The department is developing a set of strategic principles for higher education priorities that will be used to inform the government's decisions about and investment in higher education provision. The principles will provide the sector with guidance on how this additional clause in funding agreements will operate in practice. The department is also liaising with the health departments in all jurisdictions to ensure that we address health work force issues and shortages strategically.

Senator, I will send you some of my fabulous foot rub. I quite understand the need for good podiatrists—they are the most under-rated people in the world.


Senator Patterson —It hasn't been to the TGA!


Senator VANSTONE —It does not have TGA approval; it comes with no promises but I will happily send you some.

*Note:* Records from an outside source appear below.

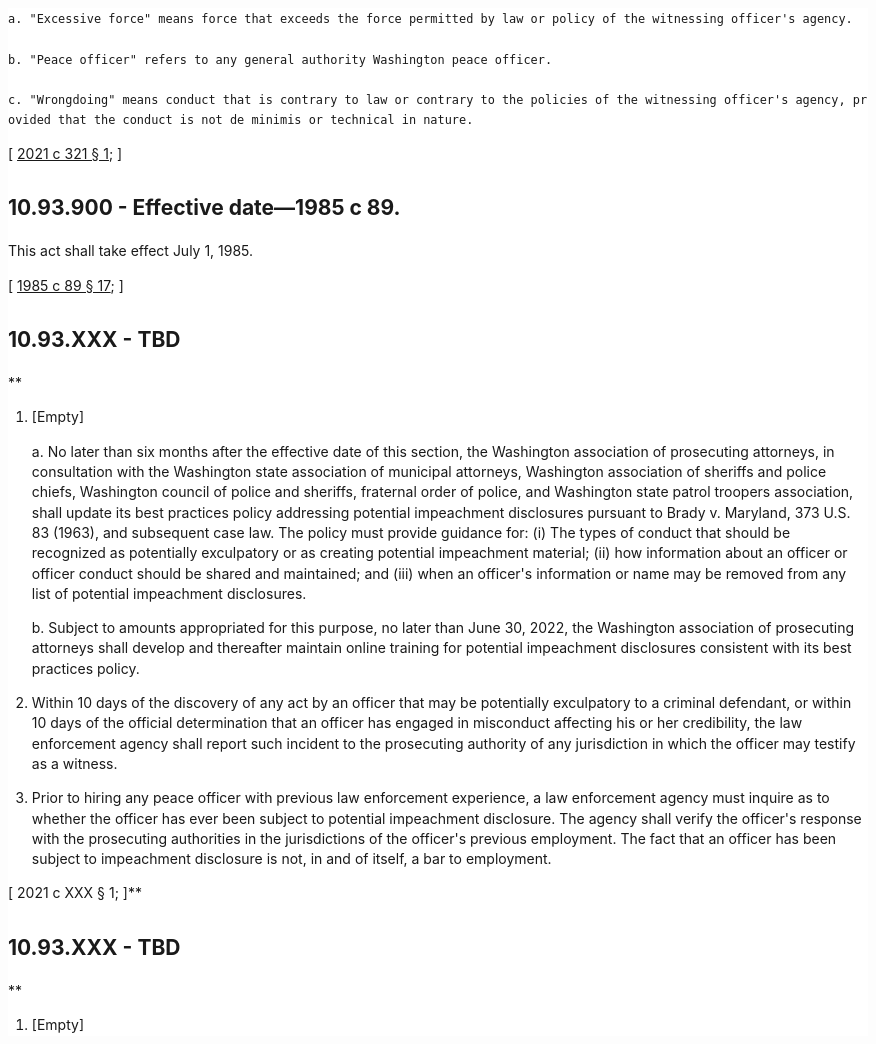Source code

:     a. "Excessive force" means force that exceeds the force permitted by law or policy of the witnessing officer's agency.

    b. "Peace officer" refers to any general authority Washington peace officer.

    c. "Wrongdoing" means conduct that is contrary to law or contrary to the policies of the witnessing officer's agency, provided that the conduct is not de minimis or technical in nature.

\[ [2021 c 321 § 1](http://lawfilesext.leg.wa.gov/biennium/2021-22/Pdf/Bills/Session%20Laws/Senate/5066-S.SL.pdf?cite=2021%20c%20321%20§%201); \]

## 10.93.900 - Effective date—1985 c 89.
This act shall take effect July 1, 1985.

\[ [1985 c 89 § 17](http://leg.wa.gov/CodeReviser/documents/sessionlaw/1985c89.pdf?cite=1985%20c%2089%20§%2017); \]


## **10.93.XXX - TBD**
**
1. [Empty]

    a. No later than six months after the effective date of this section, the Washington association of prosecuting attorneys, in consultation with the Washington state association of municipal attorneys, Washington association of sheriffs and police chiefs, Washington council of police and sheriffs, fraternal order of police, and Washington state patrol troopers association, shall update its best practices policy addressing potential impeachment disclosures pursuant to Brady v. Maryland, 373 U.S. 83 (1963), and subsequent case law. The policy must provide guidance for: (i) The types of conduct that should be recognized as potentially exculpatory or as creating potential impeachment material; (ii) how information about an officer or officer conduct should be shared and maintained; and (iii) when an officer's information or name may be removed from any list of potential impeachment disclosures.

    b. Subject to amounts appropriated for this purpose, no later than June 30, 2022, the Washington association of prosecuting attorneys shall develop and thereafter maintain online training for potential impeachment disclosures consistent with its best practices policy.

2. Within 10 days of the discovery of any act by an officer that may be potentially exculpatory to a criminal defendant, or within 10 days of the official determination that an officer has engaged in misconduct affecting his or her credibility, the law enforcement agency shall report such incident to the prosecuting authority of any jurisdiction in which the officer may testify as a witness.

3. Prior to hiring any peace officer with previous law enforcement experience, a law enforcement agency must inquire as to whether the officer has ever been subject to potential impeachment disclosure. The agency shall verify the officer's response with the prosecuting authorities in the jurisdictions of the officer's previous employment. The fact that an officer has been subject to impeachment disclosure is not, in and of itself, a bar to employment.


[ 2021 c XXX § 1; ]**

## **10.93.XXX - TBD**
**
1. [Empty]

Senator LEES —Mr President, I ask a supplementary question. I thank the minister for her answer. It is pleasing to note that the government's attention has been drawn to this issue. I asked specifically about the level of funding for allied health courses. The universities are arguing that they simply are not funded to the level they need to run allied health courses. For example, is the government prepared to consider funding courses such as podiatry to the same level that it now funds dentistry, because a lot of similar requirements are in place for both those courses?


Senator VANSTONE (Minister for Immigration and Multicultural and Indigenous Affairs and Minister Assisting the Prime Minister for Indigenous Affairs) —I will take the detail of that question on notice. Senator, I cannot believe I heard you ask whether we were prepared to fund podiatry to the same level that we fund dentistry. Dentistry is terribly expensive. I will ask the minister to give a detailed answer on the cost requirements for each course. If we have happy feet we can have a happy nation—podiatrists of the world unite! I am in favour of these people and I think they do a tremendous job. I am not opposed to it in any way, but we will see what the minister can tell us. Just as a little hint, Senator, it has been my experience that vice-chancellors will always tell you that there is not enough money to do what they want to do, and when their salary packages are open to public scrutiny we might all believe it.